How too much parking hurt cities
Big roads and parking garages are so common in American cities that it's easy to forget these places once functioned exceptionally well without them. However, in their persistent battle to satisfy the demands of motorists, many urban areas are losing out.
In the early 1960s – when highway construction was at its peak and cars were just beginning to leave their mark – a handful of critics predicted there would be irreconcilable tensions between vibrant cities and their motorized inhabitants. Nearly 50 years later, researchers at the University of Pennsylvania published research validating this idea.
Their conceptual model was based on a straightforward premise: cars take up a lot of space, especially when it comes to storing them all day while their owners work. In dense cities where land is scarce, according to the model, more cars meant there would be fewer people, unless those people could be stacked in taller buildings with smaller footprints.
For many cities, this seems to be what happened. Cities were gutted to make room for cars and buildings got taller. But what happened to the people? Our research team at the University of Connecticut set out to answer this question.
For our study, recently published in Urban Design International, we analyzed a dozen historically dense, small cities from around the country in which the shares of residents getting to work by automobile range from 43 to 91 percent. We compared the rates of automobile use to the number residents and employees per square mile.
We found that cities with higher rates of driving have fewer people – a difference of more than 4,000 people per square mile for each 10 percent change in automobile use. As the Penn model suggests, this has to do with the amount of land used to move and store all those cars.
As it turns out, the amount of land used for parking is a key indicator of how seriously automobile infrastructure has impacted an urban environment. We were able to determine the amount of off-street parking in each of our cities by looking at aerial photographs. What we found was shocking. In cities with higher rates of automobile use (roughly 30 percent more driving), about twice as much land is committed to parking for each resident and employee.
Parking disrupts the urban fabric in places like Hartford, where it occupies more than 20 percent downtown land.

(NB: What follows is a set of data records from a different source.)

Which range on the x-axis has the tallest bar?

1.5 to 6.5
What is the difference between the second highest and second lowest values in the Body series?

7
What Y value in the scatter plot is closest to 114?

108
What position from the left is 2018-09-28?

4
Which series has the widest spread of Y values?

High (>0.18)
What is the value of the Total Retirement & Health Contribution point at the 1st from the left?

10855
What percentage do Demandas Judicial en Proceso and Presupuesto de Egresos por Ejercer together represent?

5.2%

Part of the reason for these huge differences in automobile use and infrastructure among the cities can be explained by considering how they have changed over the past fifty years. We mapped changes in parking supplies since 1960 for six of the cities in our study. As expected, all of the cities bolstered their parking considerably. The city leaders played an important role, either by requiring developers to include parking or by having it built themselves. Municipal records reveal they did this in hopes that it would support economic development and help their cities compete with the surrounding suburbs.

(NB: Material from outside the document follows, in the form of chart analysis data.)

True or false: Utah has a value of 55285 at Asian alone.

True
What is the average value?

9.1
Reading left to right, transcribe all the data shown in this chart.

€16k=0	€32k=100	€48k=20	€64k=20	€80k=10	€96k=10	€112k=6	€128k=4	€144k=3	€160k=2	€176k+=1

However, this philosophy changed in some of the cities after 1980. In Cambridge, Massachusetts, for example, officials adopted parking limits in the zoning code – parking limits that are lower than the minimum parking requirements in some cities today. Of the six cities we looked at, parking supplies in three cities just about leveled off after 1980. In the other three, parking supplies nearly doubled for a second time.

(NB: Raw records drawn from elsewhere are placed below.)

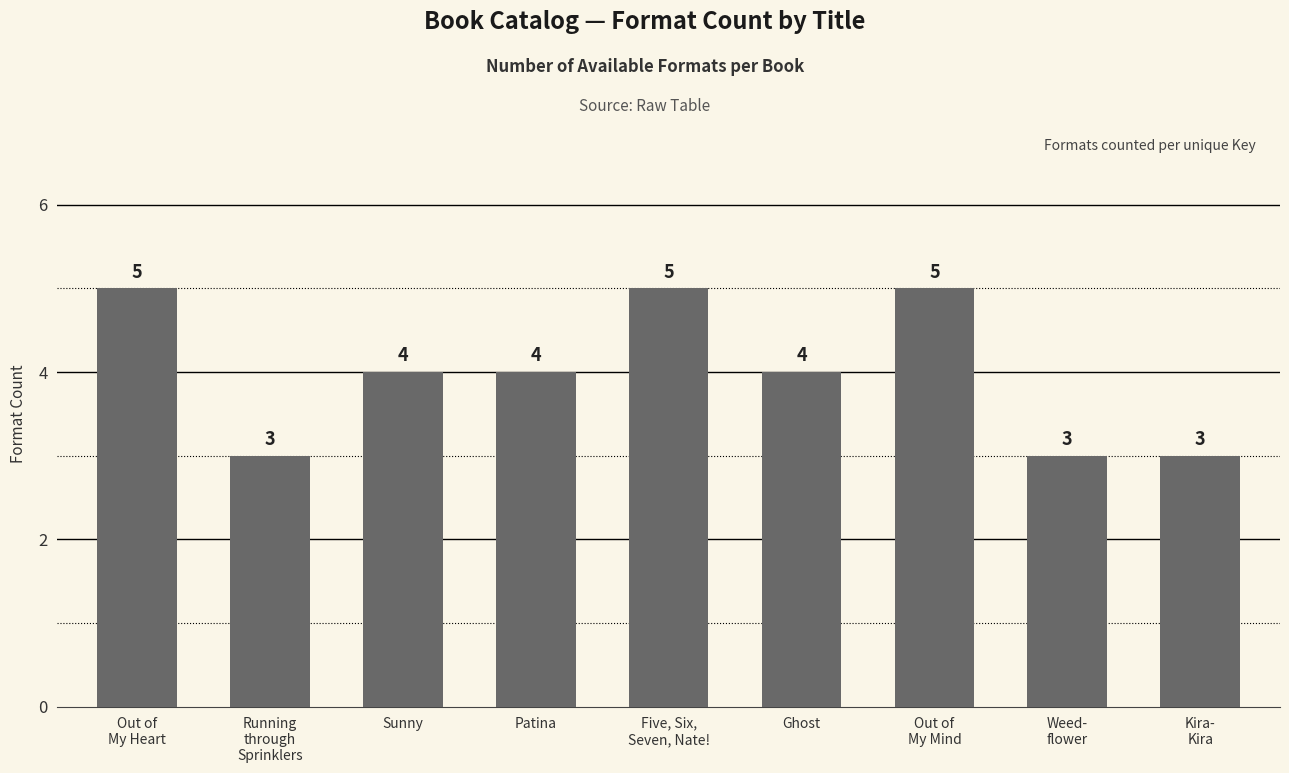

What is the difference between the second highest and minimum values?

2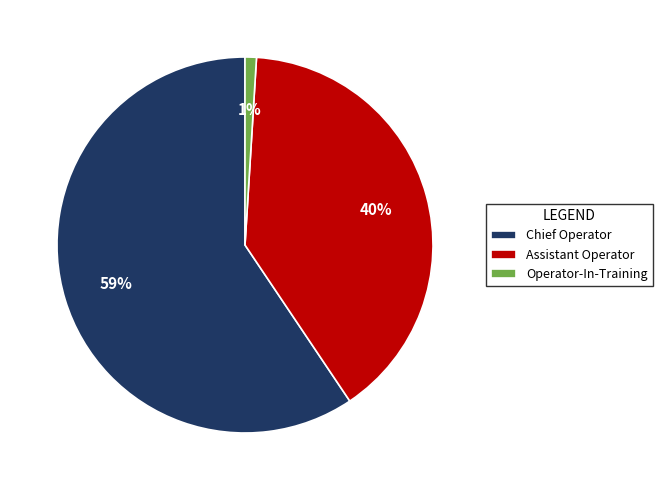

Rank the categories by value from lowest to highest.

Operator-In-Training, Assistant Operator, Chief Operator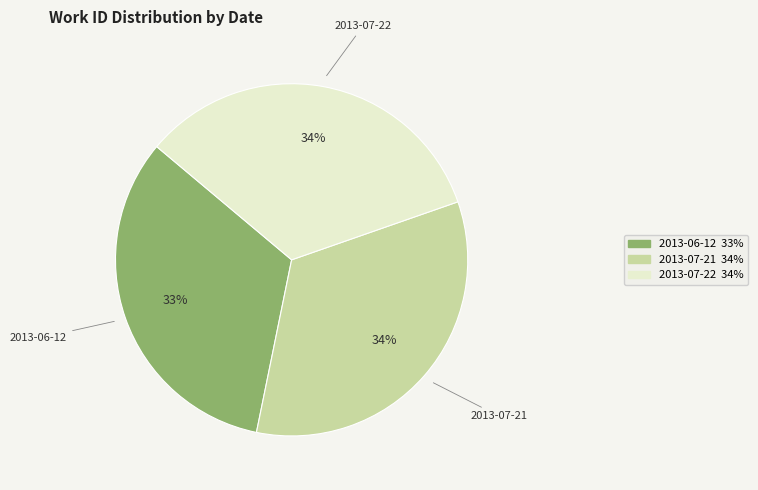

Is there a majority slice in this chart?

No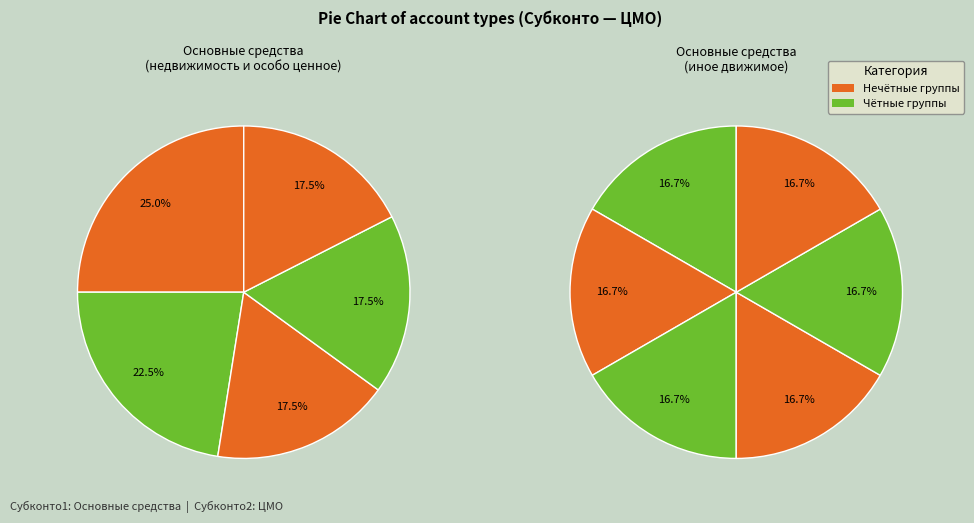

Count the number of slices in the pie.

11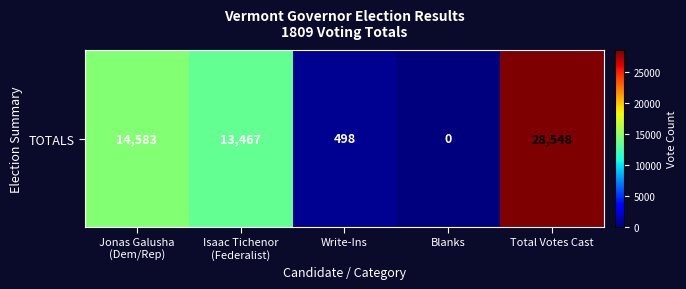

What is the change in value from Jonas Galusha
(Dem/Rep) to Total Votes Cast?

+13965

If the function of parking in these places was to enable growth and development, the data suggests they were abysmal failures. The number of people and jobs dropped by as much as 15 percent and the median family incomes fell by 20 to 30 percent in some places. Today, these places still struggle to compete in their regions.
What actually increased in these cities were the rates of driving. Driving increased for people commuting in and out of the city by more than 30 percent. But even for shorter trips within each city, driving increased by as much as 45 percent. Even worse, this change was the most pronounced in places where vehicle ownership rates remained the lowest (low-income cities). The combined effects of improved convenience for drivers, a degraded walking environment, service cuts to public transit and the physical separation of residential and commercial areas were forcing city-dwellers into cars.
Cities like Berkeley, Arlington and Cambridge experienced something different. Even as they cut back on surface parking, the number of people and jobs climbed upward, as did incomes. Less parking in these places has meant the urban fabric can be stitched back together and there is more space for shops, restaurants, jobs and other things that make cities great. More importantly, the parking isn’t needed. People own cars at higher rates, but they don’t use them as much. Instead, they live close to the urban core where upwards of 30 percent walk or bike to work.
Today, in many cities, roads and parking facilities continue to grow, as though the problem for the last 50 years has been that the growth was not enough. These cities might be able to guarantee a parking space in front of every destination that still remains (or they might not), but they are likely doing so at the expense of those things that cities really need – namely, people.
Norman Garrick is Associate Professor of Civil Engineering at the University of Connecticut and a board member of the Congress for the New Urbanism. This year he was also a Visiting Professor at the Swiss Federal Institute of Technology in Zurich.
Chris McCahill holds a Ph.D. in civil engineering from the University of Connecticut. He was a 2012 Eno Fellow at the Eno Center for Transportation in Washington, DC, and currently works on the Project for Transportation Reform with the Congress for the New Urbanism in Chicago.